• ASSIGNMENT: Without any images, write the data out exactly as it appears.

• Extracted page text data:
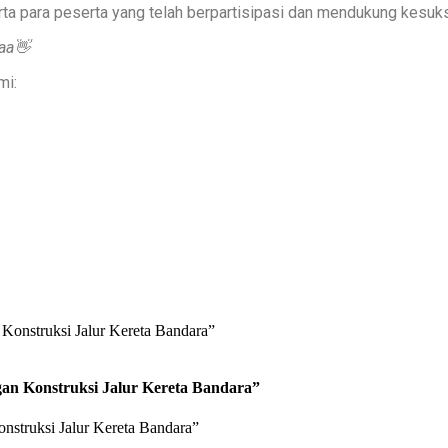
ta para peserta yang telah berpartisipasi dan mendukung kesuks
aa👋
mi:
an Konstruksi Jalur Kereta Bandara”
struksi Jalur Kereta Bandara”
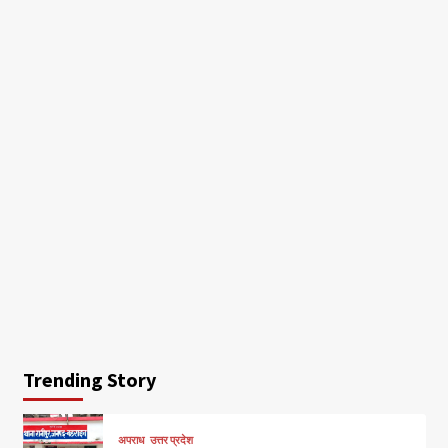
Trending Story
अपराध
उत्तर प्रदेश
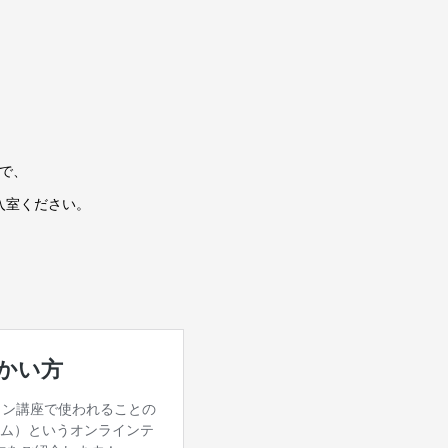
ので、
入室ください。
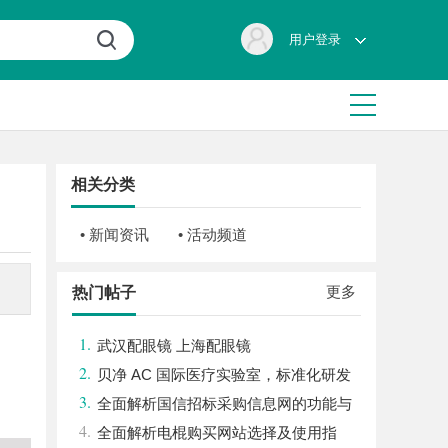
用户登录
相关分类
• 新闻资讯
• 活动频道
更多
热门帖子
1.
武汉配眼镜 上海配眼镜
2.
贝净 AC 国际医疗实验室，标准化研发
3.
体系全解析
全面解析国信招标采购信息网的功能与
4.
优势
全面解析电棍购买网站选择及使用指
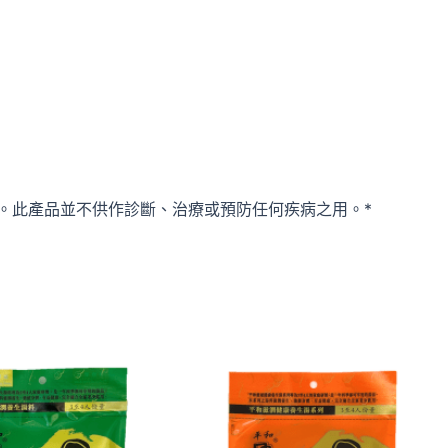
。此產品並不供作診斷、治療或預防任何疾病之用。*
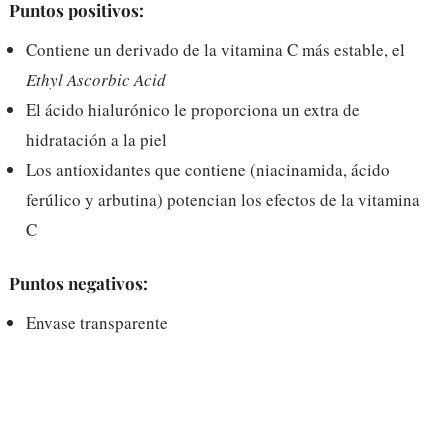
Puntos positivos:
Contiene un derivado de la vitamina C más estable, el
Ethyl Ascorbic Acid
El ácido hialurónico le proporciona un extra de
hidratación a la piel
Los antioxidantes que contiene (niacinamida, ácido
ferúlico y arbutina) potencian los efectos de la vitamina
C
Puntos negativos:
Envase transparente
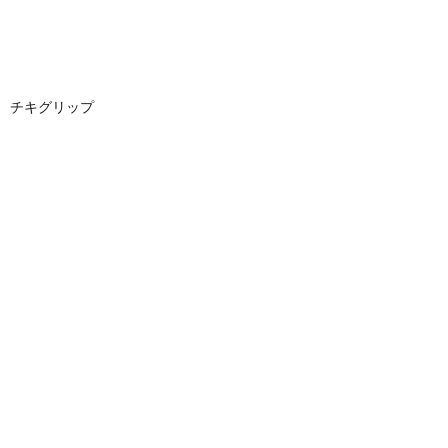
チキグリップ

• YOUR RESPONSE:
ta para peserta yang telah berpartisipasi dan mendukung kesuks
aa👋
mi:
an Konstruksi Jalur Kereta Bandara”
struksi Jalur Kereta Bandara”
Trending Story
अपराध
उत्तर प्रदेश
ので、
入室ください。
用户登录
相关分类
• 新闻资讯
• 活动频道
更多
热门帖子
1.
武汉配眼镜 上海配眼镜
2.
贝净 AC 国际医疗实验室，标准化研发
3.
体系全解析
全面解析国信招标采购信息网的功能与
4.
优势
全面解析电棍购买网站选择及使用指
。此產品並不供作診斷、治療或預防任何疾病之用。*
Puntos positivos:
Contiene un derivado de la vitamina C más estable, el
Ethyl Ascorbic Acid
El ácido hialurónico le proporciona un extra de
hidratación a la piel
Los antioxidantes que contiene (niacinamida, ácido
ferúlico y arbutina) potencian los efectos de la vitamina
C
Puntos negativos:
Envase transparente
チキグリップ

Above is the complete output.